[Start]

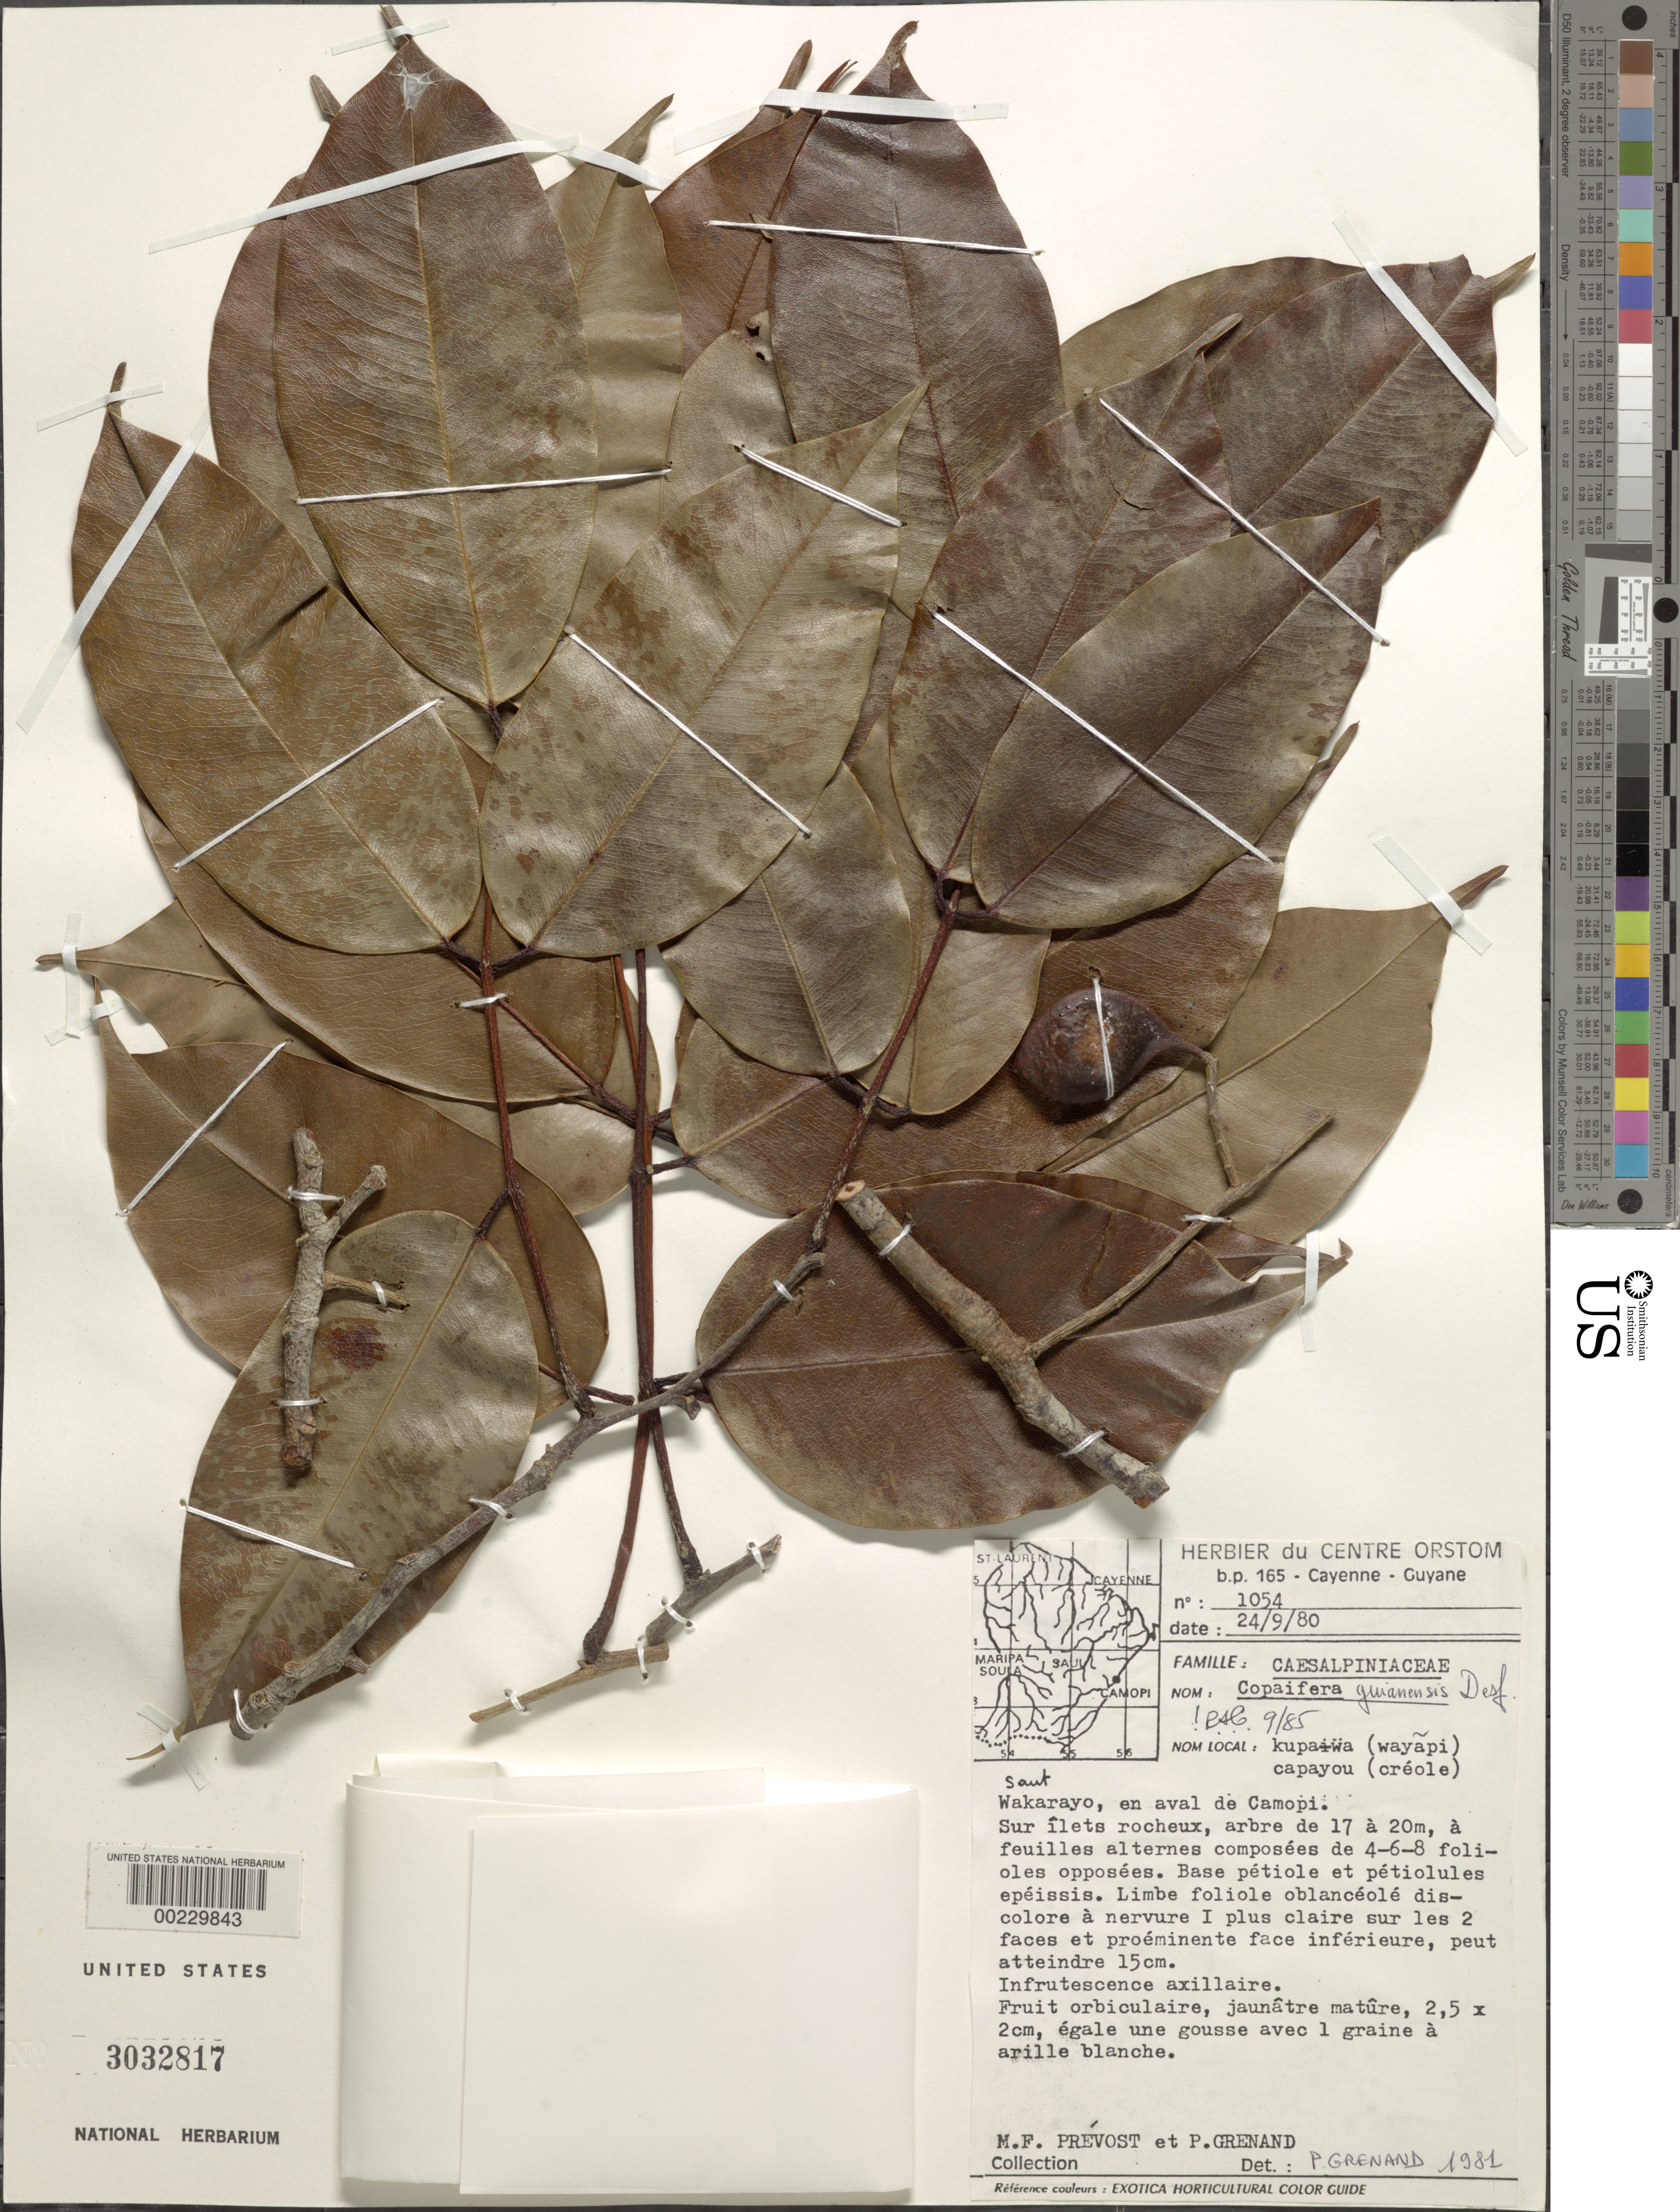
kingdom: Plantae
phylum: Tracheophyta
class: Magnoliopsida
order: Fabales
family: Fabaceae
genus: Copaifera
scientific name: Copaifera guyanensis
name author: Desf.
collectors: M.-F. Prévost & P. Grenand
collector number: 1054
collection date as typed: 24 Sep 1980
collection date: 1980-09-24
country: French Guiana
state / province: Cayenne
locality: Wakarayo, downstream from camopi. [former arrondissement of inini.]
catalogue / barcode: US 3032817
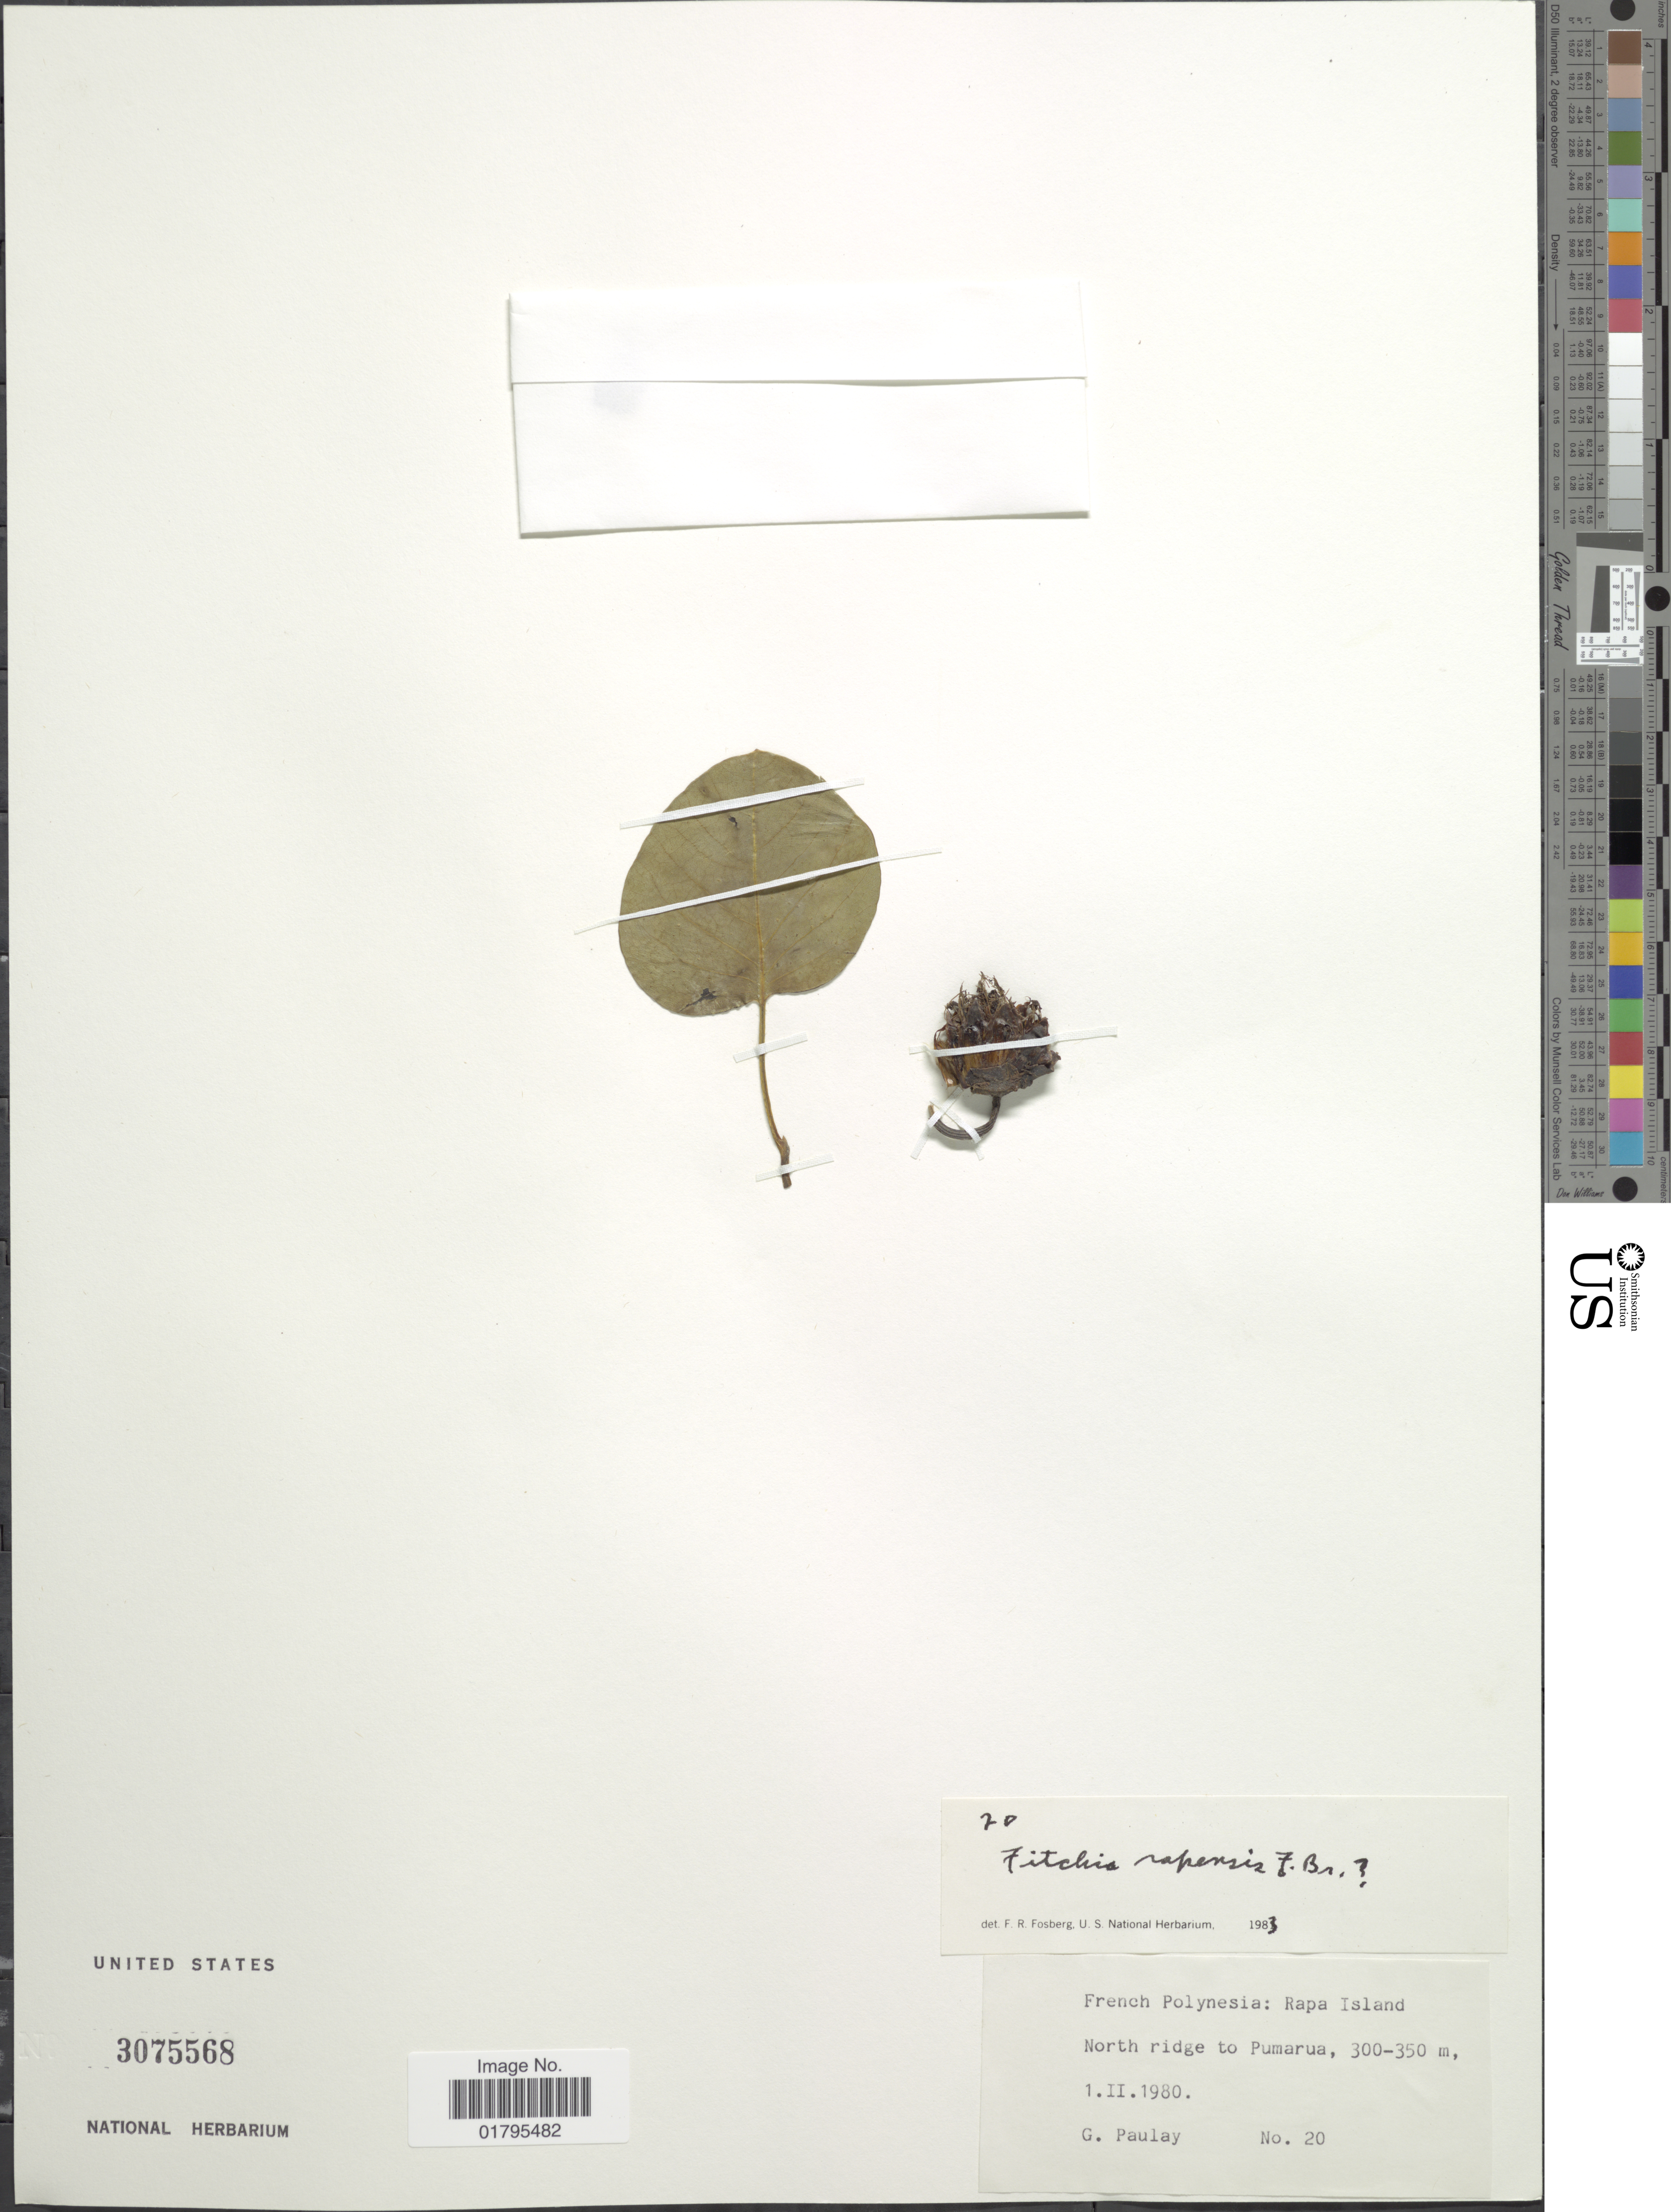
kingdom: Plantae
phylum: Tracheophyta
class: Magnoliopsida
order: Asterales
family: Asteraceae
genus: Fitchia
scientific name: Fitchia rapensis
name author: F. Br.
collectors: G. Paulay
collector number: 20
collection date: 1980-02-01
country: French Polynesia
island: Rapa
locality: Rapa Island: North ridge to Pumarua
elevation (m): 300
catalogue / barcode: US 3075568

[End]

Set exercise → Copy out every line of the data above word for word, leaving out the pictures.

Answer in full →
kingdom: Plantae
phylum: Tracheophyta
class: Magnoliopsida
order: Fabales
family: Fabaceae
genus: Copaifera
scientific name: Copaifera guyanensis
name author: Desf.
collectors: M.-F. Prévost & P. Grenand
collector number: 1054
collection date as typed: 24 Sep 1980
collection date: 1980-09-24
country: French Guiana
state / province: Cayenne
locality: Wakarayo, downstream from camopi. [former arrondissement of inini.]
catalogue / barcode: US 3032817
kingdom: Plantae
phylum: Tracheophyta
class: Magnoliopsida
order: Asterales
family: Asteraceae
genus: Fitchia
scientific name: Fitchia rapensis
name author: F. Br.
collectors: G. Paulay
collector number: 20
collection date: 1980-02-01
country: French Polynesia
island: Rapa
locality: Rapa Island: North ridge to Pumarua
elevation (m): 300
catalogue / barcode: US 3075568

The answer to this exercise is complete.